Por entre aplausos cada vez menos calorosos e apupos a cada dia mais estridentes, o presidente Lula trilha o roteiro da reeleição aos tropeços nas trapalhadas que espalha pelo caminho.
A última, no ensaio de crise com a Argentina, com a troca de farpas e os panos quentes para amortecer a irritação dos nossos birrentos irmãos platinos, certamente que era a menos desejada pelo desastrado orador compulsivo. Não deverá ir muito longe, pois não interessa a nenhum dos lados agravar uma relação que coleciona fases idílicas com as histerias de ciumeiras e outras ninharias.
Desta vez, além do gênio irritadiço do presidente argentino, Néstor Kirchner, não temos como negar a nossa contribuição para a crescente irritação dos nossos vizinhos. E a ponta da meada deve ser puxada da bagunça do governo Lula. Não podiam dar certo as carambolas no bilhar diplomático de três ministros do Exterior, com destaque para as ousadas intromissões do virtual presidente em exercício, José Dirceu, oficialmente ministro chefe da Casa Civil da Presidência; as mais cuidadosas bicadas do assessor internacional, Marco Aurélio Garcia e o encolhimento intimidado do titular, chanceler Celso Amorim.
Governo com três ministros do Exterior, não tem nenhum. Para mal dos nossos pecados, o presidente mete o bedelho no angu com a leviandade habitual que o expõe a afirmar uma coisa de manhã e outra à noite, dependendo do auditório e do clima do momento. Antes do almoço, no programa quinzenal de rádio, garantiu que a sua prioridade é fortalecer as relações com os demais países da América do Sul. Horas depois, no clima de festa, em São Paulo, devidamente advertido da cascata de reações trocou de prioridade e afirmou que ''precisamos agora nos dedicar um pouco mais a fazer com que seja fortalecida nossa relação com os EUA no âmbito comercial.''
Nosso loquaz presidente gosta mesmo é de falar muito e de ouvir pouco.

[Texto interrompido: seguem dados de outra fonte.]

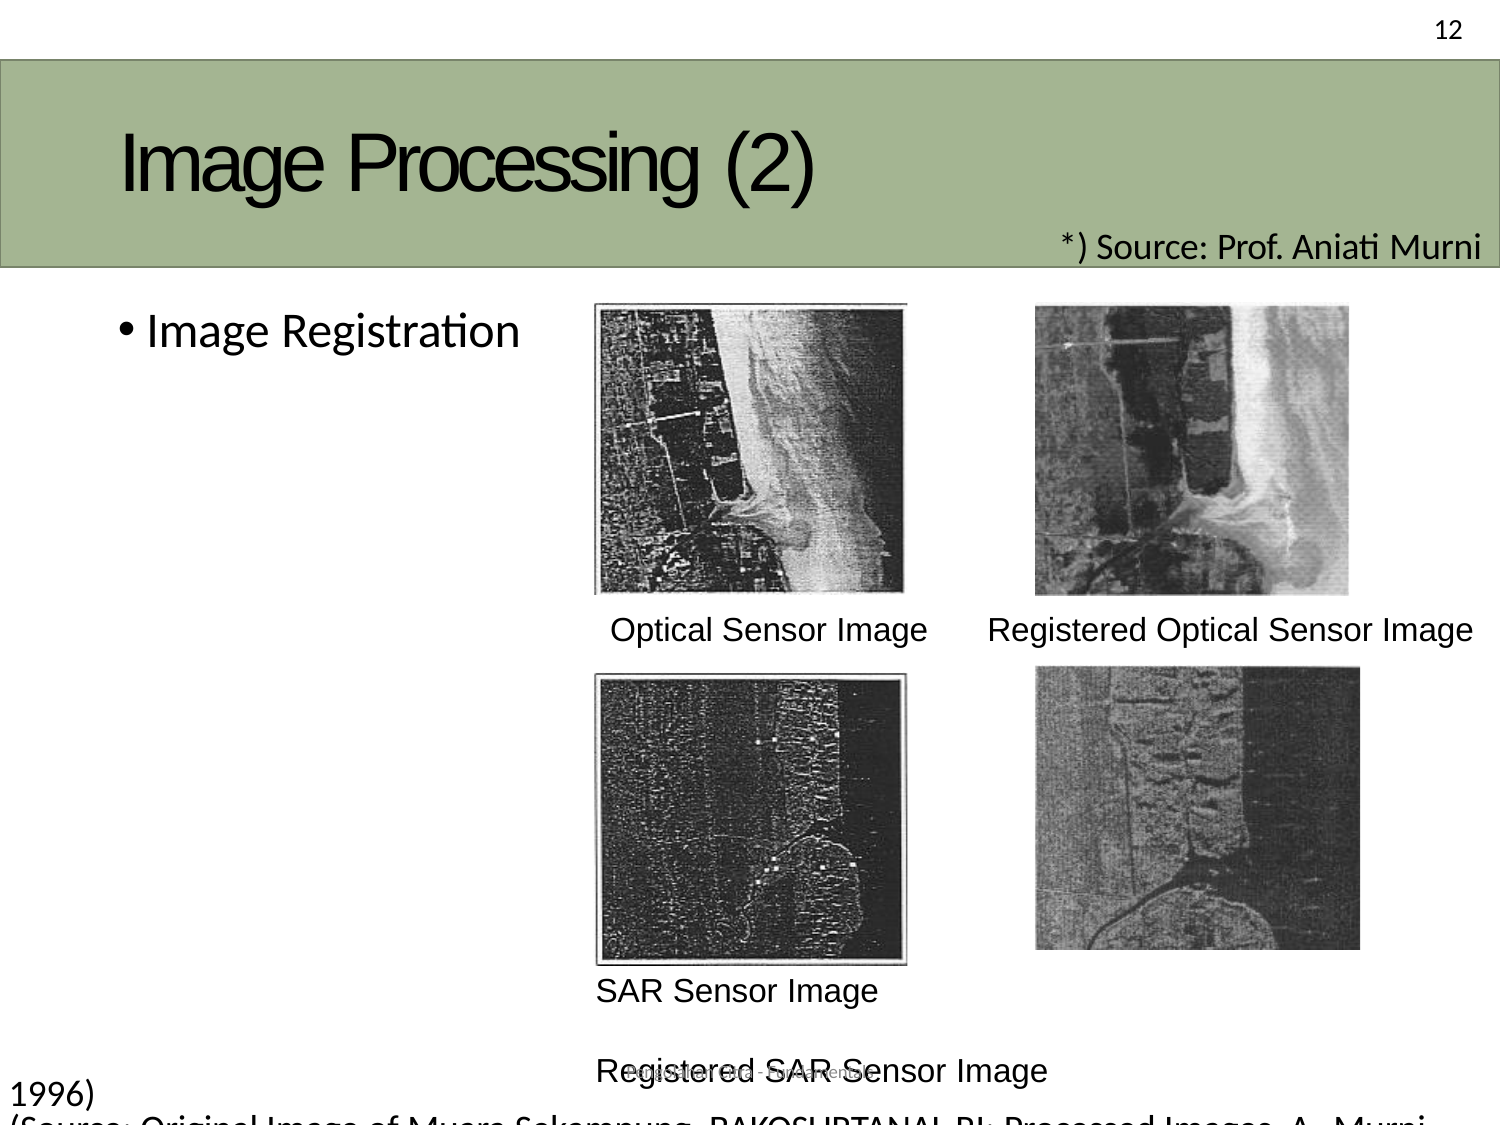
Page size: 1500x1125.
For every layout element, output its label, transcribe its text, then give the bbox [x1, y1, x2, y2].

text_box [1034, 665, 1361, 950]
text_box [593, 302, 908, 595]
text_box SAR Sensor Image Registered SAR Sensor Image (Source: Original Image of Muara Sekampung, BAKOSURTANAL RI; Processed Images, A. Murni, [6, 953, 1451, 1125]
text_box [593, 672, 908, 953]
text_box 12 [1431, 8, 1466, 46]
text_box Image Processing (2) *) Source: Prof. Aniati Murni [0, 60, 1500, 267]
text_box Optical Sensor Image [608, 606, 933, 649]
text_box [1035, 302, 1350, 596]
text_box Pengolahan Citra - Fundamentals [116, 1058, 878, 1083]
text_box Image Registration [116, 295, 527, 358]
text_box 1996) [6, 1067, 99, 1115]
text_box Registered Optical Sensor Image [985, 606, 1480, 649]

O modelo do seu governo é oral e viageiro, na busca de auditórios.
Costuma enganar-se com freqüência. Durante o primeiro ano de mandato resistiu aos conselhos do seu então assessor de imprensa, o competente amigo de muitos anos Ricardo Kotscho, para conceder uma entrevista coletiva. Kotscho sobrou, expelido pelas intrigas da corte palaciana.
Afinal. Lula concedeu a primeira entrevista aos rapazes da imprensa e, pelo que a cupinchada sopra, gostou tanto que cogita repetir a dose em breve prazo.
A saudável reviravolta presidencial merecer ser saudada, com as devidas ressalvas. Vá lá que para primeira vez a estréia teve os seus méritos. Mas, para o bis que assinale a regularidade dos encontros presidenciais com os jornalistas é indispensável a revisão crítica de desacertos. De parte a parte. É absolutamente inaceitável o formato autoritário que proíbe a réplica do repórter quando a resposta à pergunta inicial não for considerada satisfatória. A reincidência da mordaça dissimulada transforma a entrevista no monólogo tão ao gosto do entrevistado. Lula adora o debate em que só ele fala.
Além da óbvia restrição, uma pitada de humildade faria bem aos colegas distinguidos com o privilégio de participar da coletiva com a cobertura nacional de emissoras de rádio, jornais, revistas e TVs. É intrigante, para dizer o mínimo, que a ninguém tenha ocorrido levantar a bola da reforma ministerial tantas vezes adiada, com a avaliação crítica da extravagância do monstrengo de 36 ministros e secretários-ministro.
Nenhuma pergunta sobre o fracasso da política de defesa do meio ambiente, com a devastação recordista da floresta amazônica e a posição constrangedora da frágil ministra Marina Silva, exposta à fritura de derrotas desmoralizantes.
Não podíamos ter deixado passar em branco a redução presidencial dos erros de dois anos e quatro meses de mandato. Apenas três? E a lambança na Saúde, com filas de doentes à porta de postos e de hospitais públicos? E a violência das ocupações, inclusive de prédios públicos pelo MST, que promove a marcha de 10 mil para cobrar do presidente, em Brasília, as promessas de campanha?
Enfim, depois que o presidente da Câmara, deputado Severino Cavalcanti, em debate promovido pela Folha de S. Paulo, qualificou o estupro como ''um acidente horrendo'' e confessou que se casou ''mais ou menos virgem'', nada mais pode causar espanto.